This repo contains the benchmarks for Enzyme on GPU's.
If Enzyme, or part of this repository is useful to you, please cite:
@inproceedings{enzymeGPU,
title={Reverse-Mode Automatic Differentiation and Optimization of GPU Kernels via Enzyme},
author={Moses, William S and Churavy, Valentin and Paehler, Ludger and H{\"u}ckelheim, Jan and Hari Krishna Narayanan, Sri and Schanen, Michel and Doerfert, Johannes},
booktitle={Proceedings of the International Conference for High Performance Computing, Networking, Storage and Analysis},
publisher = {Association for Computing Machinery},
address = {New York, NY, USA},
year={2021},
location = {St. Louis, Missouri},
series = {SC '21}
}
Below we describe how to run the 6 benchmarks presented here: XSBench (CUDA), RSBench (CUDA), Parboil LBM (CUDA), LULESH (CUDA), DG (CUDA), DG (AMD). Of these benchmarks, the AMD and CUDA DG codes are Julia-based where as the remainder are C++/CUDA. Evaluation of these benchmarks allowed the paper to demonstrate the efficiency of the generated gradients in comparison to the original code, the impact of the novel optimizations, the scalability of the generated gradients, and the correctness of the tool.
To run the benchmarks used in the paper, we first need to build the LLVM compiler toolchain before we can subsequently link the compiler plugin of Enzyme against our built LLVM version. To install LLVM, please follow the following steps:
$ cd ~
$ git clone https://github.com/llvm/llvm-project
$ cd llvm-project
# The following git hash was used in our paper
# You may use this, or a newer version
$ git checkout 8dab25954b0acb53731c4aa73e9a7f4f98263030
$ mkdir build && cd build
$ cmake ../llvm -DLLVM_ENABLE_PROJECTS="clang" -DLLVM_TARGETS_TO_BUILD="X86;NVPTX" -DCMAKE_BUILD_TYPE=Release -G Ninja
$ ninja
# This may take a while
# clang is now be available in ~/llvm-project/build/bin/clang
We now must build an Enzyme based off of our chosen LLVM version.
$ cd ~
$ git clone https://github.com/wsmoses/Enzyme
# The following git hash was used in our paper
# You may use this, or a newer version
$ git checkout ec75831a8cb0170090c366f8da6e3b2b87a20f6e
$ cd Enzyme/enzyme
$ mkdir build && cd build
$ cmake ../enzyme -DLLVM_DIR=/path/to/llvm/build -DCMAKE_BUILD_TYPE=Release -G Ninja
$ ninja
# ClangEnzyme-13.so will now be available in ~/Enzyme/enzyme/build/Enzyme/ClangEnzyme-13.so
Some of the C++ benchmarks require a custom CUDA libdevice (the implementation of various CUDA intrinsics).
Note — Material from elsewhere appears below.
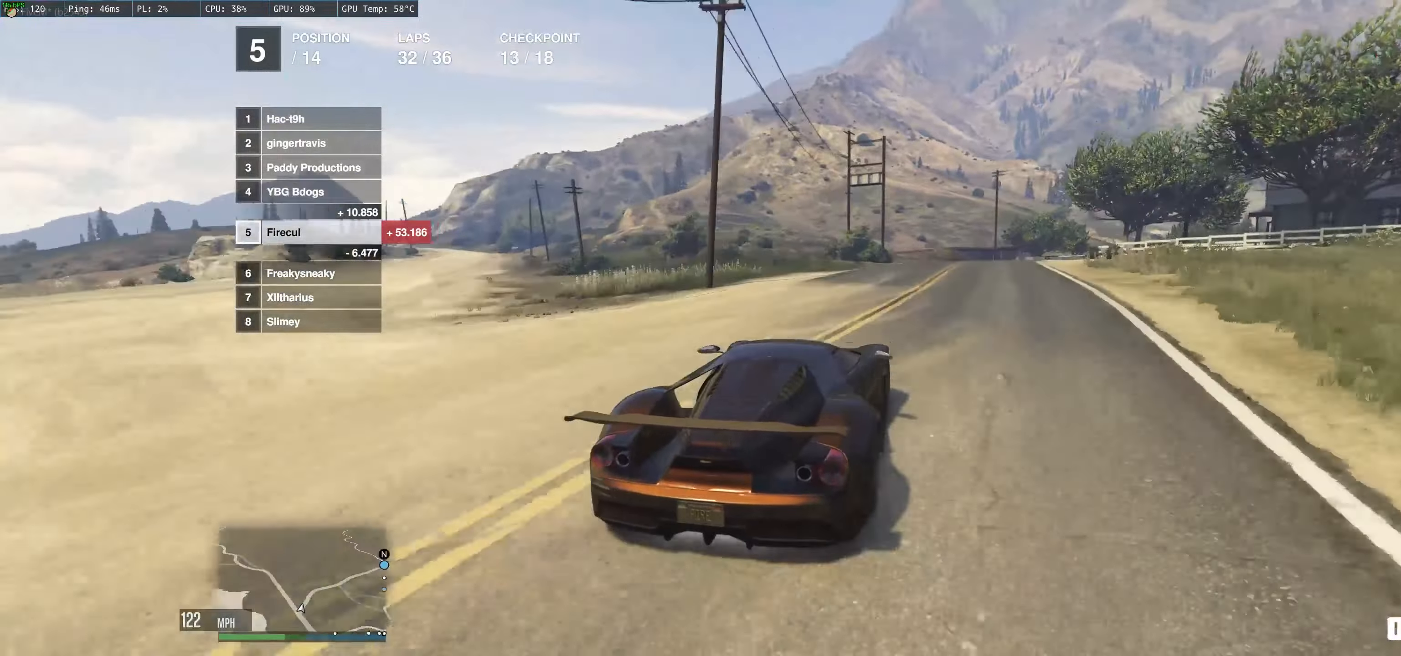
{"buttons": ["R2"], "left_stick": "right", "right_stick": "center", "events": [[367, "left_stick", "center"], [483, "left_stick", "right"]]}
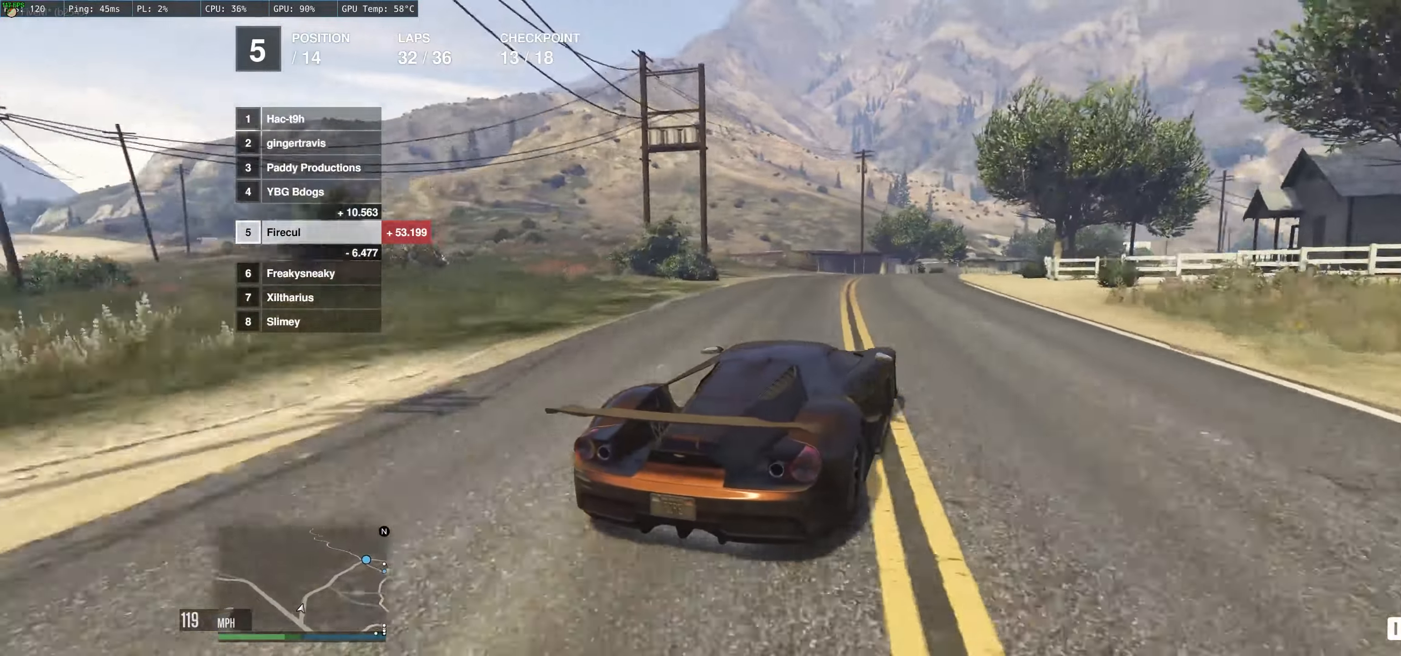
{"buttons": ["R2"], "left_stick": "center", "right_stick": "center", "events": [[200, "left_stick", "center"], [333, "left_stick", "right"], [483, "left_stick", "center"]]}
This is to remedy an issue within LLVM that prevents common math functions from being identified as LLVM intrinsics (this is being worked on in upstream LLVM). For the default CUDA installation, libdevice can be found at /usr/local/cuda/nvvm/libdevice.10.bc
. The following code snippet describes how to replace a libdevice file, assuming you are using CUDA 11.2. The instructions are similar for a different CUDA installation, with the path changed accordingly. Note that you may need to be root to perform the change, and that you should always make a backup of your previous libdevice.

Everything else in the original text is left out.